Para esperar poder encontrar verdadeiramente Isaías – os grandes encontros da vida não podem ser programados: podemos apenas esperá-los a acolhê-los – é necessário começar a sua leitura como se tivéssemos nascido hoje. Devemos fazer tudo para nos libertar das ideologias religiosas e antirreligiosas, com as quais crescemos e com as quais construímos o sentido do nosso estar no mundo. Isaías é um dom para todos, mas o é, sobretudo, para quem nunca acreditou e, ainda mais, para quem já não acredita, embora desejando ainda acreditar. O seu canto é um canto auroral, uma brisa da aurora, uma estrela matutina. É uma introdução à vida em tempo de ruínas, de qualquer ruína e de qualquer tempo. Ao longo dos séculos, muitos acreditaram ou começaram a acreditar, a esperar, a amar com Isaías. Devemo-nos aproximar dele, ignorantes das palavras da nossa religião e da nossa não-religião. Começar a lê-lo como se nunca tivéssemos escutado a palavra “Deus”. Voltar “ao princípio”. Abrir os olhos e, como Adão, ouvir ecoar, pela primeira vez, no mundo, a palavra: “Elohim”. Experimentar a força originária e absoluta daquela palavra, pronunciada para nós por alguém que a “viu” (Is 2, 1). Os profetas vêm a palavra que, depois, dizem, para que também nós vejamos. É esta a possibilidade de poder ver, na terra, um Deus que não se pode ver porque, se o vemos, é simplesmente um ídolo. Os sentidos da palavra são as orelhas e os olhos.
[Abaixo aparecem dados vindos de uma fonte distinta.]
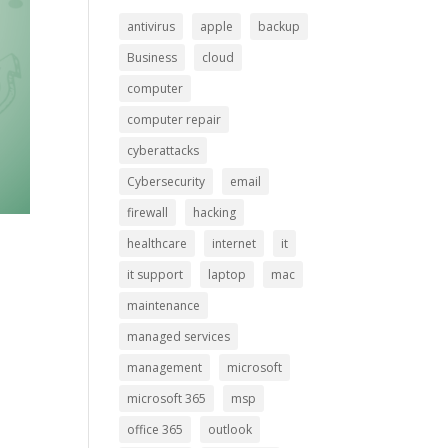
antivirus
apple
backup
Business
cloud
computer
computer repair
cyberattacks
Cybersecurity
email
firewall
hacking
healthcare
internet
it
it support
laptop
mac
maintenance
managed services
management
microsoft
microsoft 365
msp
office 365
outlook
A palavra que os profetas nos anunciam não é vanitas; não é um sopro, não é uma respiração, não é um vento nem nevoeiro: é carne.
Isaías é, portanto, o profeta do nosso tempo. Esquecemos as primeiras palavras, bem o sabemos. Mas esta imensa pobreza pode tornar-se a nossa riqueza: podemos fazer a experiência de escutá-las pela primeira vez. E, depois, reaprender a escutar a vida.